Aim A ->
Decide whether each statement agrees with the blog post below on Obama's remarks to Boston Globe editors. Answer yes or no for each, and quote the deciding words of the post. (i) Obama expects any Republican nominee, John McCain included, to campaign on fear of terrorism and fear of immigrants. (ii) Obama said he and the other leading Democrats have largely similar domestic policy proposals. (iii) Obama praised Hillary Clinton as smart, capable, and tough.
Aim B ->
Extend the blog post on Obama's remarks to Boston Globe editors, picking up after its final sentence.

Tuesday, December 04, 2007

"Obama says he wants a mandate for change"

Political Intelligence, Boston Globe's political blog:
Barack Obama predicts that the Republican presidential nominee -- unless it's John McCain -- will try to win next year on two issues: fear of terrorism and fear of immigrants.

Obama told Boston Globe editors today that he would welcome that debate and that the GOP game plan won't work. "I don't believe the strategy of fear will work in this election," he said.
And, Obama declared, he is the best Democratic candidate to combat the strategy because he can "reset" America's relationship with the Muslim world and make the country safer and because he can deliver the progress on healthcare, retirement security, taxes, and jobs to improve the economic standing of American workers, make them less fearful of immigrants, and clear the path for comprehensive immigration reform.

He and the other leading Democrats have largely similar proposals on domestic policy, he said, so the difference comes down to who can work with Republicans and independents -- and who is free enough from special interests -- to enact major change.

"Who's going to actually push when it's uncomfortable?" he asked.

That candidate, Obama said, is not his chief rival, Hillary Clinton. Though he praised her as smart, capable, and tough, he said if Clinton is the nominee, it would be a replay of the 2000 and 2004 elections, when the 5 percent of voters in the middle and in swing states will decide the outcome and result in a divided country.

Data extract ->
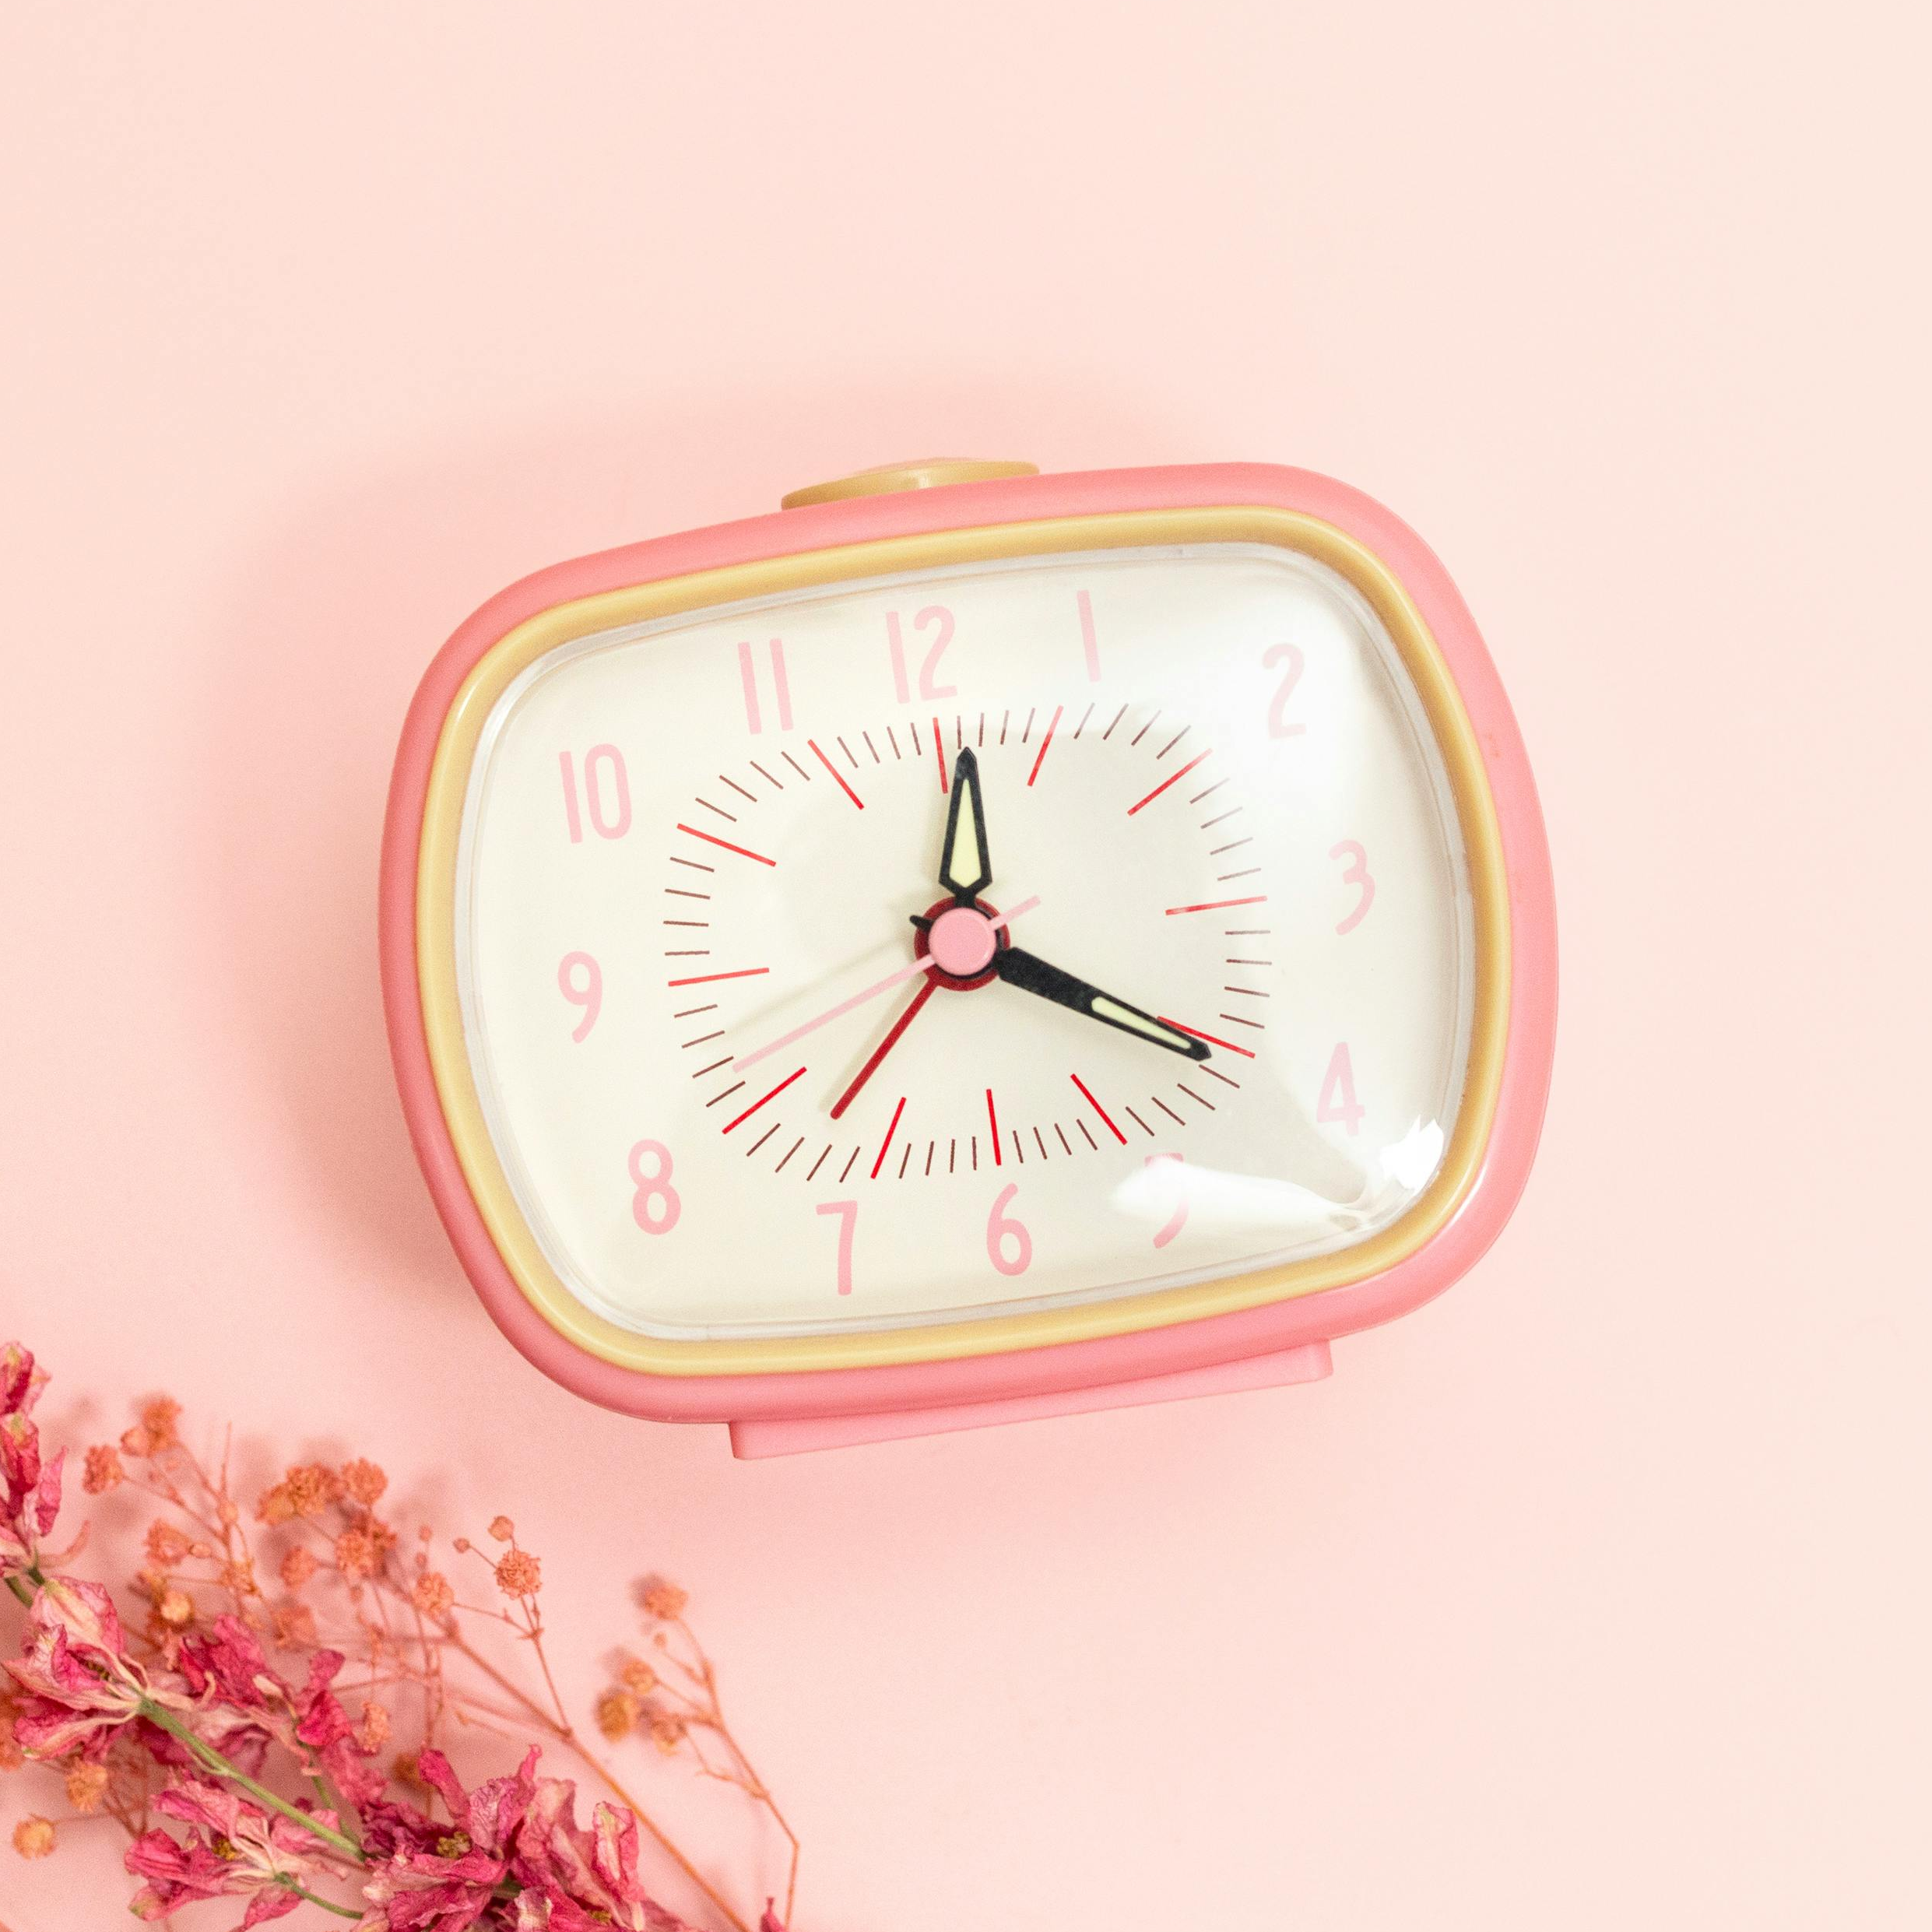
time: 12:20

Expected output A ->
(i) No: "unless it's John McCain"
(ii) Yes: "He and the other leading Democrats have largely similar proposals on domestic policy"
(iii) Yes: "he praised her as smart, capable, and tough"

Expected output B ->
"Even if we win, we will have just eked out a victory," he said. "We will not be able to govern.....I have the opportunity to break through."

Obama, who is in his first term in the US Senate, sought to rebut assertions that he needs more seasoning, contending that more time in Washington is not an advantage. The pundits, he said, seem to be asking: "Why haven't you gotten more steeped in this culture that is dysfunctional?"

Obama also dismissed doubts that he lacks experience as a chief executive, saying launching his candidacy was akin to launching a $100 million start-up against the "Microsoft of Democratic politics" -- the Clinton campaign -- and raising more money than his main rival and creating a better on-the-ground organization.

Much of the longer experience that other candidates claim, he said, is not in actually governing, but more in campaigning on the national stage.

And he argued that his relative newness is an advantage because he's only four or five years removed from dealing with balancing his credit cards and a year removed from buying his own groceries -- he's still connected to the daily aspirations and concerns of Americans.

Obama, whose campaign promises a new kind of politics, said he and his wife Michelle talked about that a couple of days ago.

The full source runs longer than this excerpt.